Rin miraba con mucha ilusión aquel departamento que, a pesar de no ser tan grande contaba con todo lo necesario.
—Me encanta, es muy bonito y acogedor señora Sango.
—¡Me alegra mucho que te haya gustado! Y aquí tienes —le extendió unas llaves —Cuídalas muy bien, si en algún dado caso la llegas a perder, puedes hablarme, siempre tenemos repuestos. —Rin los tomó y dio una reverencia.
—Gracias señora Sango, cuidare muy bien de estas llaves.
—Bien. —se tomó de las cinturas como si fuese una heroína —Este será tu departamento, y el día de mañana, quiero que te presentes en mi restaurante, te daré instrucciones, por ahora descansa, estás embarazada y debes cuidarte.
—Muchas gracias, estaré presente y puntual mañana.

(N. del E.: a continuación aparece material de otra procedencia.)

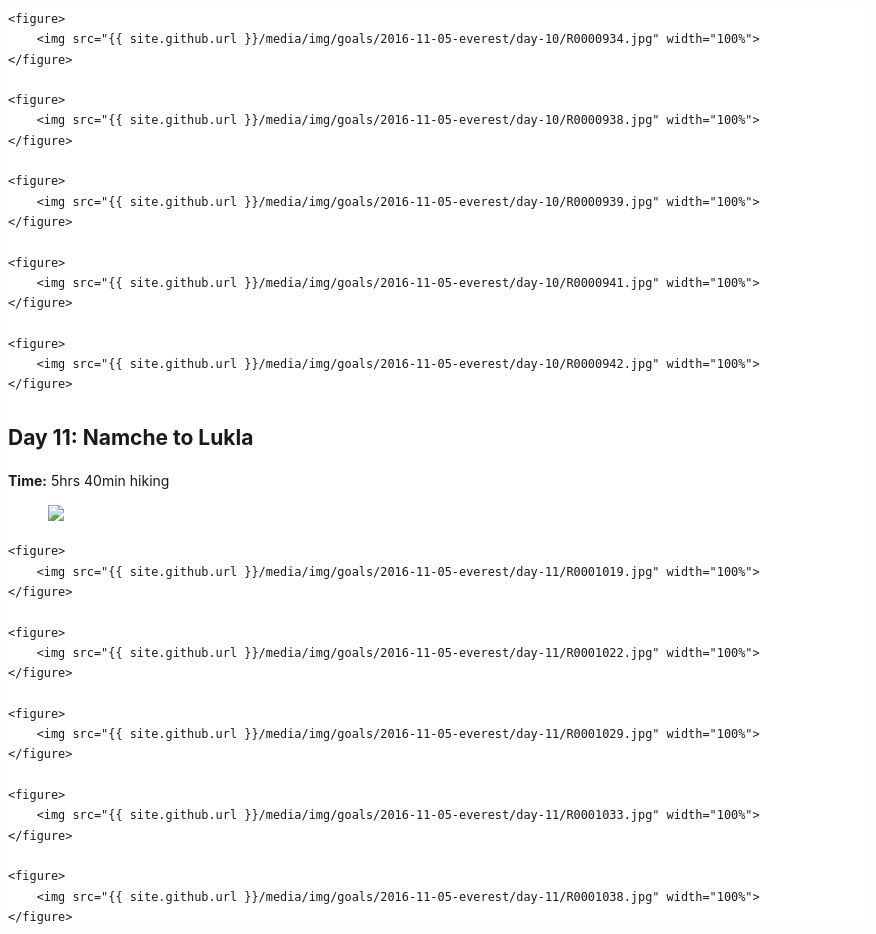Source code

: 	<figure>
		<img src="{{ site.github.url }}/media/img/goals/2016-11-05-everest/day-10/R0000934.jpg" width="100%">
	</figure>

	<figure>
		<img src="{{ site.github.url }}/media/img/goals/2016-11-05-everest/day-10/R0000938.jpg" width="100%">
	</figure>

	<figure>
		<img src="{{ site.github.url }}/media/img/goals/2016-11-05-everest/day-10/R0000939.jpg" width="100%">
	</figure>

	<figure>
		<img src="{{ site.github.url }}/media/img/goals/2016-11-05-everest/day-10/R0000941.jpg" width="100%">
	</figure>

	<figure>
		<img src="{{ site.github.url }}/media/img/goals/2016-11-05-everest/day-10/R0000942.jpg" width="100%">
	</figure>
</div>

## Day 11: Namche to Lukla

**Time:** 5hrs 40min hiking

<div class="medium-frame">
	<figure>
		<img src="{{ site.github.url }}/media/img/goals/2016-11-05-everest/day-11/R0001014.jpg" width="100%">
	</figure>

	<figure>
		<img src="{{ site.github.url }}/media/img/goals/2016-11-05-everest/day-11/R0001019.jpg" width="100%">
	</figure>

	<figure>
		<img src="{{ site.github.url }}/media/img/goals/2016-11-05-everest/day-11/R0001022.jpg" width="100%">
	</figure>

	<figure>
		<img src="{{ site.github.url }}/media/img/goals/2016-11-05-everest/day-11/R0001029.jpg" width="100%">
	</figure>

	<figure>
		<img src="{{ site.github.url }}/media/img/goals/2016-11-05-everest/day-11/R0001033.jpg" width="100%">
	</figure>

	<figure>
		<img src="{{ site.github.url }}/media/img/goals/2016-11-05-everest/day-11/R0001038.jpg" width="100%">
	</figure>
</div>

—Esta es la dirección —le extendió un pequeño papel —Nos vemos mañana a las diez Rin-Chan. —dio una reverencia —Tengo que retirarme, llevaré a mis hijas al templo. Siéntete cómoda y diviértete Rin-Chan.
—Vaya con cuidado Señora Sango.
—Solo dime Sango.
La mujer junto con sus pequeñas gemelas, se retiraron de aquel departamento acogedor, dejando a una Rin solitaria y tumbandose en el suelo frío. Pensaba varias cosas, ¿Qué más debía hacer?, Sabe que debe luchar para poder darle un futuro digno a su pequeño que lleva adentro, trabajar duro y no rendirse, aunque… se siente triste al no poder estudiar y perder su oportunidad en la universidad, había estudiado mucho para poder ingresar y lo logró pero… ahora está embarazada, no podía culpar del todo a Sesshomaru, pues ella sabía las consecuencias sin embargo, fue demasiado irresponsable.
Suspiró —Solo espero… que todo salga bien…
A pesar de tener varios retos por enfrentar en un futuro, la sonrisa de Rin no se desvanece por nada en el mundo, manteniendo la cara en alto y sonriéndole a la vida, a pesar de no ser fácil.